*Aufgabe*. Setzen Sie den Text über die Brennholznutzung und den Wald im Anschluss an seinen letzten Satz fort.

*Vorliegender Text*.
+++

Brennholznachfrage vernichtet keine Wälder

Geradezu manipulativ sind für den BDF die gezeigten Bilder aus den großen Waldschadensgebieten, die durch Stürme, Dürre und Borkenkäferbefall entstanden sind. „Diese Bilder mit der großen Brennholznachfrage zu verbinden, suggeriert Zusammenhänge zwischen Brennholznutzung und Waldvernichtung, die schlichtweg falsch sind“, kritisiert Pressesprecher Städing. Noch absurder wird es für die Forstleutevertretung, wenn berichtet wird,  EU-seitig die Holzverbrennung nicht mehr als regenerativ einzustufen, während Atomstrom gerade als regenerativ anerkannt wurde.

Gerne Kritik, aber keine manipulativen Berichte

Der Bund Deutscher Forstleute plädiert für artenreiche Mischwälder, die naturnah bewirtschaftet werden und damit viele gesellschaftliche Ziele gleichzeitig erfüllen können. „Die verschiedenen Ansprüche an unsere Wälder zusammenzuführen, ist tägliche Arbeit unserer Mitglieder“, so Bundesvorsitzender Ulrich Dohle. „Dabei wünschen wir uns durchaus kritische Begleitung und Berichterstattung – allerdings auf Basis von Fakten und Argumenten und nicht von vorgefassten Meinungen. So sind wir erstaunt, dass es dem TV-Team nicht gelungen ist, einen Brennholzverbraucher sowie Waldbesitzer oder Vertreter der Pelletindustrie und von Fachinstitutionen vor die Kamera zu bekommen.“ Für den Bund Deutscher Forstleute verdient dieser Bericht daher kein Plus, sondern ein doppeltes Minus.

+++

*Auszüge der Einträge*.
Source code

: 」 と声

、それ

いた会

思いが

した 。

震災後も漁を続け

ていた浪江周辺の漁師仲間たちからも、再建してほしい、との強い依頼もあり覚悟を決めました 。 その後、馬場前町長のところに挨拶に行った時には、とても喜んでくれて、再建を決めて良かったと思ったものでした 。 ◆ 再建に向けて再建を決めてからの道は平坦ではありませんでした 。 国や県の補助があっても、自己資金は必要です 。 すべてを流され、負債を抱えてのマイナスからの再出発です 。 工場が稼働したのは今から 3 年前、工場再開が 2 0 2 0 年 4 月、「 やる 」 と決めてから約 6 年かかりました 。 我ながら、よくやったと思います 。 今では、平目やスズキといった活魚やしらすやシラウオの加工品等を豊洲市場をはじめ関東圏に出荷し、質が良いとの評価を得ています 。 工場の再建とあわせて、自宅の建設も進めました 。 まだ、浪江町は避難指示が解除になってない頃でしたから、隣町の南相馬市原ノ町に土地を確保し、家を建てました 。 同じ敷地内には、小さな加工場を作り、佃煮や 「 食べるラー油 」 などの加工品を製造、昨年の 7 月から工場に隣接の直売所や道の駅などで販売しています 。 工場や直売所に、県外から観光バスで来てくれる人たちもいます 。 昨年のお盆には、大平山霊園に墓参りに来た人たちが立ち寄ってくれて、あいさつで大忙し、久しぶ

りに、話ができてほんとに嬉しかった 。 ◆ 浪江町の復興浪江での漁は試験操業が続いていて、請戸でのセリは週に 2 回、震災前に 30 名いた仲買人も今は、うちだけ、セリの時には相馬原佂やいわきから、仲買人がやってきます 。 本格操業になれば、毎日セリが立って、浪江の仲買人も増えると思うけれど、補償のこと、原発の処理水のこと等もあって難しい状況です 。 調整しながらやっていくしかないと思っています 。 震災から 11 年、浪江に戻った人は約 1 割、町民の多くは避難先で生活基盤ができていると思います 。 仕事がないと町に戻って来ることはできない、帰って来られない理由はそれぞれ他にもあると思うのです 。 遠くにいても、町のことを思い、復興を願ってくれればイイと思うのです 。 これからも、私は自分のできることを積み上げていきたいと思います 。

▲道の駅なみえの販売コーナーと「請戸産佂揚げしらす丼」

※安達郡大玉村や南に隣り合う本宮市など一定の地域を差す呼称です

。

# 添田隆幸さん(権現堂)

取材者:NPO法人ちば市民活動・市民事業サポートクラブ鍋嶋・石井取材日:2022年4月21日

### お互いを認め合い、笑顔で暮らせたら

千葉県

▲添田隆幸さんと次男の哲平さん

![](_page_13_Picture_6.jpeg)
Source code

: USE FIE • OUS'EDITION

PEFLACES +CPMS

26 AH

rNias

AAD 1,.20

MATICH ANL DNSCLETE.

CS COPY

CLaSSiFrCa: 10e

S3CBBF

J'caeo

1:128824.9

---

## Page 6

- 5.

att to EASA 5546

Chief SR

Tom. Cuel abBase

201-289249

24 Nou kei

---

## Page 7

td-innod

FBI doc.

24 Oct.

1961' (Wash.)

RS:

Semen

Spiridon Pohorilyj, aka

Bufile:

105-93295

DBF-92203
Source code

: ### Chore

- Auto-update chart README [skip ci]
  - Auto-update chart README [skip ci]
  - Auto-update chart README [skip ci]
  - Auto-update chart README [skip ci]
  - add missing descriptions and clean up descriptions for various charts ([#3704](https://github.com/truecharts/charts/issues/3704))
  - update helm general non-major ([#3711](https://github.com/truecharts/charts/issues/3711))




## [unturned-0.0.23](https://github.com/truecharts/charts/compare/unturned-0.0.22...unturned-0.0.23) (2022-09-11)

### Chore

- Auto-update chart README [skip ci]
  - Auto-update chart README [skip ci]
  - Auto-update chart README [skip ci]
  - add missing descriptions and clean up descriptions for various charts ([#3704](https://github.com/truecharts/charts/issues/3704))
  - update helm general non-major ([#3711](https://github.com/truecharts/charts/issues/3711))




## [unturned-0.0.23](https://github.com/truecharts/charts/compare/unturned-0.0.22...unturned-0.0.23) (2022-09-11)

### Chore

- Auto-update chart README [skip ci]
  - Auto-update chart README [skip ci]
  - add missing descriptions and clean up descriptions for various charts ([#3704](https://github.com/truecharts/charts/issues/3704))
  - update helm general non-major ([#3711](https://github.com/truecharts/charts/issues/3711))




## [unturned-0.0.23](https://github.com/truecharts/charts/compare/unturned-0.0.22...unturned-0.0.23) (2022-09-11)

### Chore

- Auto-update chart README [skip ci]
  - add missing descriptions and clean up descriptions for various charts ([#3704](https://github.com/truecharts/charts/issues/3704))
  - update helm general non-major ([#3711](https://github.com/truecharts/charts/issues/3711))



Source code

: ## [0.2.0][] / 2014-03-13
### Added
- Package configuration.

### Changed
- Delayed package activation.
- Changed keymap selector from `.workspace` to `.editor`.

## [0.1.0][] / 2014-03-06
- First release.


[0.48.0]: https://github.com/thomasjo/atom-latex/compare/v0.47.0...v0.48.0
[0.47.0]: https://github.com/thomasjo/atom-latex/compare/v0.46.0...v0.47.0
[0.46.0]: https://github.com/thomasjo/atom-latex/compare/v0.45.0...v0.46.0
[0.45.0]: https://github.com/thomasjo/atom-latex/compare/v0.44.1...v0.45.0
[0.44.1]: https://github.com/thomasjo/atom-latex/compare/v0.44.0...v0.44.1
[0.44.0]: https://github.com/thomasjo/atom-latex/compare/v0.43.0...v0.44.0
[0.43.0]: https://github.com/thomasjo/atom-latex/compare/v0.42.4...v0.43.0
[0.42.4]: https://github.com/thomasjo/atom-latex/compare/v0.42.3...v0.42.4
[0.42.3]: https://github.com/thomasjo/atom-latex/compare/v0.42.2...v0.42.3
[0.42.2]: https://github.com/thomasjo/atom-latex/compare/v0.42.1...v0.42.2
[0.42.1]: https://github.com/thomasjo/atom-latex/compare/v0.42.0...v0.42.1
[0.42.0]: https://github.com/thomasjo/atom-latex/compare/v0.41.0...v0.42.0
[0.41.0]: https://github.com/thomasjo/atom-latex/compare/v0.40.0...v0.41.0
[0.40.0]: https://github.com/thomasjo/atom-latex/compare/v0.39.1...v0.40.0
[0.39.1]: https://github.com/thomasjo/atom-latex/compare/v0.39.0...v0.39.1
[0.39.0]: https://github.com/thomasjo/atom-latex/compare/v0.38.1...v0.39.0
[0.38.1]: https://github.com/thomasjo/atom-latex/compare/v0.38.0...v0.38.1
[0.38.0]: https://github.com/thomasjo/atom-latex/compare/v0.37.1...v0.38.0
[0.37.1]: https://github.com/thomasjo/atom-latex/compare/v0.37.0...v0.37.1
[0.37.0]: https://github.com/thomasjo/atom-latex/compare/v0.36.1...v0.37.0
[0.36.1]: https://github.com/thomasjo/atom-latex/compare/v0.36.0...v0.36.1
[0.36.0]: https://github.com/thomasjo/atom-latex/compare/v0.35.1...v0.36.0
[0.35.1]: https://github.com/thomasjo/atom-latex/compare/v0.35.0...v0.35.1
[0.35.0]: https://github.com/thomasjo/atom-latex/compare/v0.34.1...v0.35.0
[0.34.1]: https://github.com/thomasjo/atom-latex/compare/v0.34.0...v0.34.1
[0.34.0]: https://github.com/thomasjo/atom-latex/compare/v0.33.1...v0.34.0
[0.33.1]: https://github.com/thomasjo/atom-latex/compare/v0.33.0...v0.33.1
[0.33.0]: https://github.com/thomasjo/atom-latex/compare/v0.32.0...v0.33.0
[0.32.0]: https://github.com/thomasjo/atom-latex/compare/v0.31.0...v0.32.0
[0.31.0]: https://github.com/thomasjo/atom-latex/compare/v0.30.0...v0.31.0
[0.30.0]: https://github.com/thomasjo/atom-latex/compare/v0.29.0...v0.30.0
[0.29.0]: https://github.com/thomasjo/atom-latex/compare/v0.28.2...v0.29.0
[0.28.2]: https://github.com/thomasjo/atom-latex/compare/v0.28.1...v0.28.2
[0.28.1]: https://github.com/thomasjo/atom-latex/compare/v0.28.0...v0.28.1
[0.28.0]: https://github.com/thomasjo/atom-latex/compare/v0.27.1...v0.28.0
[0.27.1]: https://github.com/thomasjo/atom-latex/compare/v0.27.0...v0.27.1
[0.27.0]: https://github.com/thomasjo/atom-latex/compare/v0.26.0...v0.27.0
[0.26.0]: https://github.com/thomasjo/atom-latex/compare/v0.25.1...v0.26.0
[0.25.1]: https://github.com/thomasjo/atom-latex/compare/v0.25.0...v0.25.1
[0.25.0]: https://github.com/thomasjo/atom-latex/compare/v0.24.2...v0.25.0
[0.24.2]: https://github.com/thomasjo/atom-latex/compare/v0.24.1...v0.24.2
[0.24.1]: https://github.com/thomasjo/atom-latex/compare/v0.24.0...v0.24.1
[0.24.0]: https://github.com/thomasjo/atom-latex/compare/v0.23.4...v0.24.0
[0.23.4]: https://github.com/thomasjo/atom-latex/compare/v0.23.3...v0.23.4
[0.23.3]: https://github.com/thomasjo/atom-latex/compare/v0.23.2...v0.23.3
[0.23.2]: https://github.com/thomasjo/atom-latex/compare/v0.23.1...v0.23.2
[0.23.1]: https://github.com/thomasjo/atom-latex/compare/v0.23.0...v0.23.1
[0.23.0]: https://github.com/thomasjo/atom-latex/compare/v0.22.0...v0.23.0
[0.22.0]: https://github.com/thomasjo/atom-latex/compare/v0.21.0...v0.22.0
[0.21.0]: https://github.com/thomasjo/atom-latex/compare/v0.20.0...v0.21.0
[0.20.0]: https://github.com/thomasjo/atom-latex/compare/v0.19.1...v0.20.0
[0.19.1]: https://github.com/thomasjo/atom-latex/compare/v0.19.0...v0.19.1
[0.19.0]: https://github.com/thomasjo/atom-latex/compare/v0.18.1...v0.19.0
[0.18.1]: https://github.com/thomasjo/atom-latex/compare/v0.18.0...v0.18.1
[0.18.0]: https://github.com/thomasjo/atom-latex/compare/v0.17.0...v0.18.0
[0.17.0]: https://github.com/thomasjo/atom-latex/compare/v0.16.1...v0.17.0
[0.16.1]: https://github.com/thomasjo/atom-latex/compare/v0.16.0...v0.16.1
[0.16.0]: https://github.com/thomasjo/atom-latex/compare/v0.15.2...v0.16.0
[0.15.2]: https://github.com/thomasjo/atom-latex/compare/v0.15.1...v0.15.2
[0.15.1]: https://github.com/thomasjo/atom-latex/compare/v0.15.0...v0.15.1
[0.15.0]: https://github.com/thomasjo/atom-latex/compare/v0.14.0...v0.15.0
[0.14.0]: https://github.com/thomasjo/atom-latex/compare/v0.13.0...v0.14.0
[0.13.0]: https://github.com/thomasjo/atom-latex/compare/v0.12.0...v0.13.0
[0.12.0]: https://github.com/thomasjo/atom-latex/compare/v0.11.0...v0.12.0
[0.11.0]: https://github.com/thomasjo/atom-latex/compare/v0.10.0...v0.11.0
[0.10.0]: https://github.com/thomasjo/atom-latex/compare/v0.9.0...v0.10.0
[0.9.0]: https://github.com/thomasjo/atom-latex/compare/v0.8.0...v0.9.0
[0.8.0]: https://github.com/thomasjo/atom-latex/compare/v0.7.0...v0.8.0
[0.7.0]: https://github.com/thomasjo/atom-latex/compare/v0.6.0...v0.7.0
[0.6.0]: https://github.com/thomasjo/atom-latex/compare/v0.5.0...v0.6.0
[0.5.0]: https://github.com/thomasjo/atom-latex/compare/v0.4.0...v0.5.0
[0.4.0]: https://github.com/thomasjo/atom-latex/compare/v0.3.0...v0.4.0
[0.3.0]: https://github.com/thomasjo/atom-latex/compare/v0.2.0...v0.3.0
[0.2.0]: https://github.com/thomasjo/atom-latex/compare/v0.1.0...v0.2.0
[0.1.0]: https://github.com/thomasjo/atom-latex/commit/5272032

+++

*Antwort zur Aufgabe*.
 

Einige Fakten:

  • Ein Kubikmeter Holz- oder Baummasse speichert rund eine Tonne CO2 (Kohlendioxid)
  • Tatsächlich wird lediglich der Kohlenstoff (C gespeichert. Bei der chemischen Umwandlung per Photosynthese wird der Sauerstoff (O2) wieder freigesetzt.
  • Wenn ein Baum im Wald geerntet wird, wird das CO2 im verarbeiteten Holz weiter gespeichert (Produktspeicher als Möbel, Holzhaus o.ä.). Das sind ca. 6 Mio. Tonnen CO2 jährlich.
  • Brennholz fällt bei der Nutzung der Wälder anteilig an, da nicht alle Baumteile einer hochwertigen Nutzung zum Beispiel im Sägewerk zugeführt werden können.
  • Wird ein Teil des Baumes verbrannt, wird der enthaltene Kohlenstoff sofort freigesetzt.
  • Wenn es sich nicht um einen Kahlschlag aller Bäume gehandelt hat (in Deutschland die Ausnahme) erobern die Nachbarbäume des Waldes innerhalb von etwa ein bis drei Jahren den Wuchsraum und übernehmen die Rolle als CO2-Speicher.
  • Im Gegensatz dazu wird der Kohlenstoff, der in fossilen Energien (Gas, Erdöl, Braun- und Steinkohle) enthalten ist, zusätzlich freigesetzt und erhöht den CO2-Anteil in der Atmosphäre mit den heute bekannten Folgen der Klimaerwärmung.
  • Diese fossilen Energieträger bestehen aus untergegangenen Wäldern. Ihre Verbrennung ist irreversibel.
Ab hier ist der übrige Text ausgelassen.